Is there a possibility of running GES on shared storage (standard Windows Fail-over cluster) instead of the paxos cluster? Maybe by running it embedded into a Windows service? (Custom services can be configured to run as highly available in Windows clustering – I’d just be concerned about how to transition GES over in case of failure).
We have pre-existing shared storage investment and Windows clustering knowledge, a small deployment (current legacy app is just a 2-node app cluster), and a small IT department. We’d rather not add another dimension of cluster admin, but retain our availability.
You won’t retain availability anyway since Windows failover clustering takes millennia to actually work - you would have significant downtime during a failover while the new active node verifies the database checksums and checkpoints, rebuilds the mem-table
index etc.
There’s no support for this in Event Store right now and we never anticipate adding it unless a commercial customer wants to pay for the necessary work - we don’t especially like adding Windows specific stuff as none of us use Windows for the most part.
Ages as in what? seconds? minutes? The current cluster takes something like 30 seconds to fail-over (including SQL server). The way I look at Windows clustering is that it’s basically a manual-failover that’s reasonably automated for me. It’s certainly not perfect, but it does the fail-over for me and it’s much better instrumented than something custom using scripts.
Your latter sentence kindof informs the experience I’ve had so far with trying to get EventStore setup in Windows for development purposes. It’s not as though I can just wrap it in a run script like in linux. Kindof ironic that you don’t like adding Windows-specific stuff since it’s written in .NET. Seems a bit like a man without a country, considering that Mono runs a subset of .NET. (Maybe that will change with Rosalyn.) Anyway, something for me to think about.
I believe James was alluding to the manual part and how long the manual part goes until it fails over…
“It’s not as though I can just wrap it in a run script like in linux.”
Overall I’m really confused since wrapping Es in a service to do this is totally trivial? Aside from understanding all their Apis it should be relatively simple to support something like this.
We aren’t adding this particular windows specific stuff because:
no one has ever asked for it aside from you
it’s worse than what we already support
it exposes us supportwise to a huge API from ms
no one is paying for it and we have paid work to do
I agree, it’s feature-wise worse than the 3-node paxos, but I asked because it’s where our investment and knowledge already sits. No is fine and understandable. My time is bounded just like yours, and I don’t think writing this code (and the research required) fits into our budget either. I was picking on James a little with the “we don’t use Windows” comment.

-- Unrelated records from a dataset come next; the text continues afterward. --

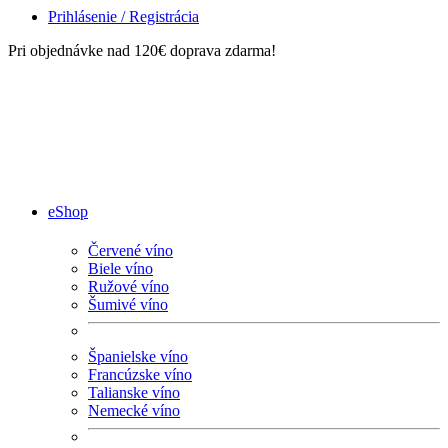
Prihlásenie / Registrácia
Pri objednávke nad 120€ doprava zdarma!
eShop
Červené víno
Biele víno
Ružové víno
Šumivé víno
Španielske víno
Francúzske víno
Talianske víno
Nemecké víno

Despite being written in .NET, Event Store (along with anything else primarily doing non-direct file IO) runs substantially better under Mono in Linux than .NET in Windows on equivalent hardware, mostly due to the abysmal file cache handling in Windows. If
you aren’t using HFS on MacOS the same applies there too. There’s a reason SQL Server implements their own filesystem etc, and I strongly doubt it’s anything do with performance… I’d expect to see even further improvements when the Microsoft GC (which is
admittedly better than the Mono one) is integrated following the OSS .NET announcements.
Getting it running in Windows is straightforward though, especially for development - download the zip file, unzip and run EventStore.ClusterNode.exe --mem-db - or am I missing something different you’re trying to do here (perhaps building from source, which
again can be difficult on Windows because of the general derp surrounding Visual C++)?
If you want it to run as a Windows service you can either wrap it using something like nssm, svcany or the like (I believe someone even wrote a wrapper using TopShelf and open sourced it), or buy the commercial tooling which does that natively and is supported.
I finally got around to installing GES as a Windows service. I had previously tried it while wrongfully assuming that it had service hooks and trying to install with installutil (first google results). Anyway, it was easy with NSSM. I made a post about it in case I forget.
We have our existing shared storage that will still be used for other purposes, but after doing some reconfiguration, we will be able to eliminate it from the application servers. We’re going to give Windows NLB with priority a shot for failover amongst the command services on the nodes. At least until we can figure out how to hook into event store’s current elected node or request forwarding or whatever. For now we just want to make sure only 1 service receives all commands (until/if we need to partition) and fails over.
The shared storage case really wants some consideration - on Tuesday when Azure storage just disappeared many people ended up with clusters of identically corrupt databases since it appeared that page blobs were truncated to page boundaries after write acknowledgement.
Also the resilience of using NSSM (I’ve seen this before) is less than ideal especially under error conditions.
Yeesh, that hurts. I hope everybody had their backups going.
Yeah. when I started NSSM on the build machine, ES was crashing and NSSM was restarting it over and over. I only knew because my tests failed and I checked the logs (which was rapidly growing). It was because I copied the ES directory (including the db) to the build server without thinking that it was still running (chaser file error). I haven’t investigated the options on NSSM’s error handling, but I might night need to just let the EXE’s errors in fact stop the service.